The distribution of aluminium may be modulated by several factors. Although citrate and fluoride have been shown to reduce tissue accumulation of aluminium and increase its renal excretion in experimental animals, this only occurs when the aluminium concentration exceeds the transferring metal binding capacity. This will seldom happen in humans. The iron status is negatively correlated with aluminium accumulation in tissues and animal experiments have shown that calcium and magnesium deficiency may contribute to accumulation of aluminium in the brain and bone.


Following ingestion in humans, absorbed aluminium from the blood is eliminated primarily by the kidneys, presumably as the citrate, and excreted in the urine. Unabsorbed aluminium is excreted in the faeces. Excretion via the bile constitutes a secondary, but minor route. The two most recent studies in humans that had normal renal function, did not consume any specific diet, took no medications containing aluminium, and had no other special exposure to aluminium, reported urine levels of aluminium of 3.3 (median) and 8.9μg/l (mean), respectively.


Multiple values have been reported for the elimination half life of aluminium in humans and animals, suggesting that there is more than one compartment of aluminium storage from which aluminium is eliminated.
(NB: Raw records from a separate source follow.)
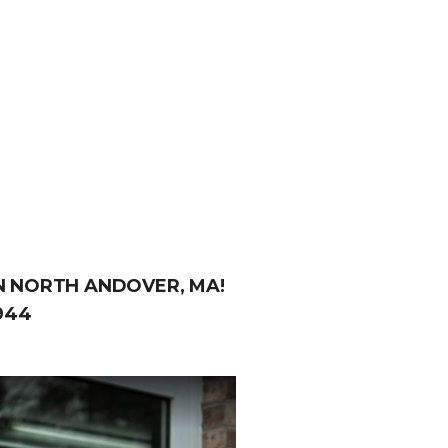
IN NORTH ANDOVER, MA!
944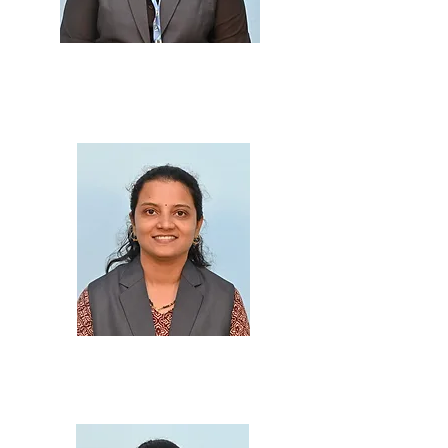
Prof. Fatima Ansari
M.Sc., B.Ed., M.Ed.
Prof. Prajakta Gharat
M.Sc., B.Ed.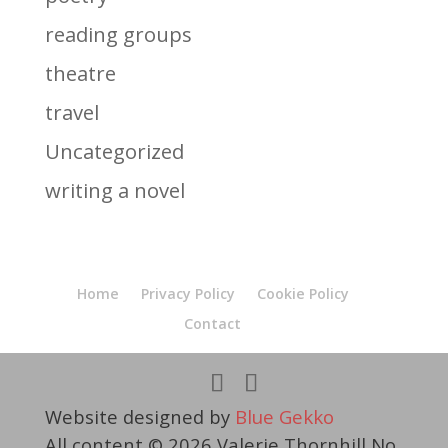
reading groups
theatre
travel
Uncategorized
writing a novel
Home
Privacy Policy
Cookie Policy
Contact
Website designed by
Blue Gekko
All content © 2026 Valerie Thornhill No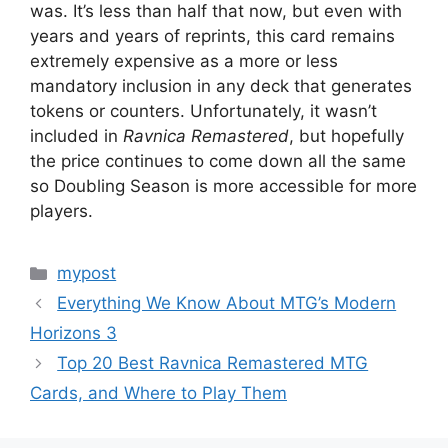
was. It’s less than half that now, but even with
years and years of reprints, this card remains
extremely expensive as a more or less
mandatory inclusion in any deck that generates
tokens or counters. Unfortunately, it wasn’t
included in
Ravnica Remastered
, but hopefully
the price continues to come down all the same
so Doubling Season is more accessible for more
players.
Categories
mypost
Everything We Know About MTG’s Modern
Horizons 3
Top 20 Best Ravnica Remastered MTG
Cards, and Where to Play Them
Within the first day after receiving a single injection of 26Al citrate, approximately 59% of the dose was excreted in the urine of six subjects. At the end of 5 days, it was estimated that 27% of the dose was retained in the body. However, when 26Al levels were monitored for more than 3 or 10 years in a single subject that received the injection, half-lives of approximately 7 years and 50 years were estimated.


Initial half-lives of 2 – 5 hours were reported in rats, mice, rabbits and dogs after intravenous injection of soluble aluminium salts. When the sampling time was prolonged the half-life of aluminium in rabbits was estimated to be 113, 74, 44, 42, 4.2 and 2.3 days in spleen, liver, lung, serum, kidney cortex, and kidney medulla, respectively. A second half-life in the kidney greatly exceeded 100 days. In rats, the whole organism elimination half-life was estimated to be 8 to 24 days in serum, kidney, muscle, liver, tibia and spleen.
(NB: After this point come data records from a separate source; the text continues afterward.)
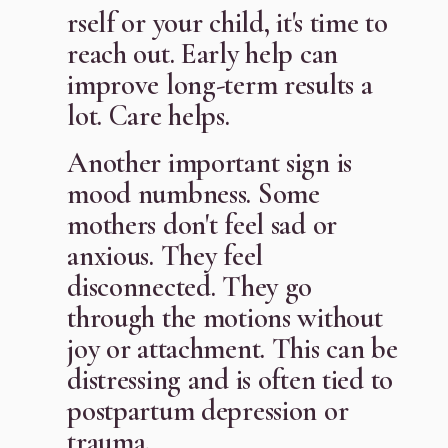
rself or your child, it's time to
reach out. Early help can
improve long-term results a
lot. Care helps.
Another important sign is
mood numbness. Some
mothers don't feel sad or
anxious. They feel
disconnected. They go
through the motions without
joy or attachment. This can be
distressing and is often tied to
postpartum depression or
trauma.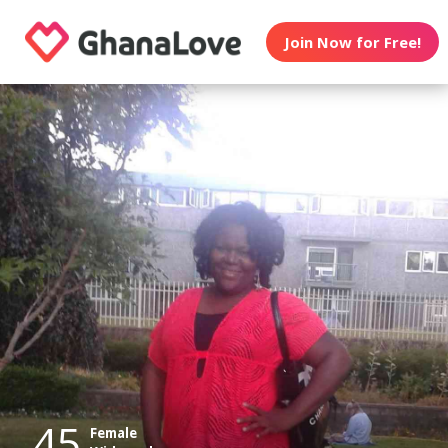
Join Now for Free!
45
Female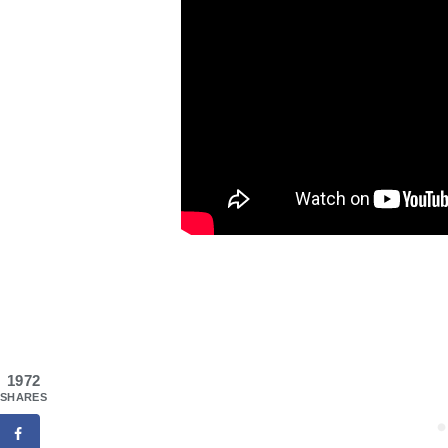
1972
SHARES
Aluminium persists for a very long time in the rat brain following intraveneous injection of very small doses of 26Al. A half-life of 150 days has been reported. However, this estimate is not expected to have a high degree of accuracy as brain samples were not obtained for at least 3 half-lives. Based on calculations for offspring of rats that were given 26Al injections daily from day 1 to 20 postpartum and thereafter examined on days 40, 80, 160, 320 or 730 postpartum, elimination half-lives of approximately 13 and 1635 days in the brain were suggested. Half-lives of 7 and 520 days were suggested for parietal bone. For liver and kidneys half-lives were suggested to be 5 and 430 days and 5 and 400 days, respectively. In blood the values were 16 and 980 days.


There is little published information on allometric scaling of aluminium elimination rates that can be used to extrapolate these results from the rat to the human. For aluminium in the brain 150 days is approximately 20% of, and 1365 days exceeds, the rat’s normal life span. For comparison, the whole-body half-life of aluminium in the human was estimated to be 50 years.”


The study discussed in the EFSA Statement 2011 confirmed the bioavailability data reviewed in the Scientific Opinion 2008 and extended them to further aluminium containing substances (aluminium citrate, - chloride, - nitrate, - sulphate, - hydroxide, - oxide, and - metal, sodium aluminium phosphate, acidic and basic, sodium aluminium silicate, powdered pot electrolyte and Allura Red AC aluminium lake (FD&C red 40 aluminium lake) were tested):

" […] the mean bioavailability of the soluble aluminium salts ranged between 0.05% and 0.21%. Among the soluble aluminium salts, aluminium sulphate had the highest bioavailability. The bioavailability of the insoluble aluminium hydroxide, aluminium oxide and powdered pot electrolyte was somewhat lower (range 0.02-0.04%). In contrast the bioavailability of the insoluble Allura Red AC aluminium lake (FD&C red 40 aluminium lake) and sodium aluminium silicate were 0.09 and 0.12%, respectively."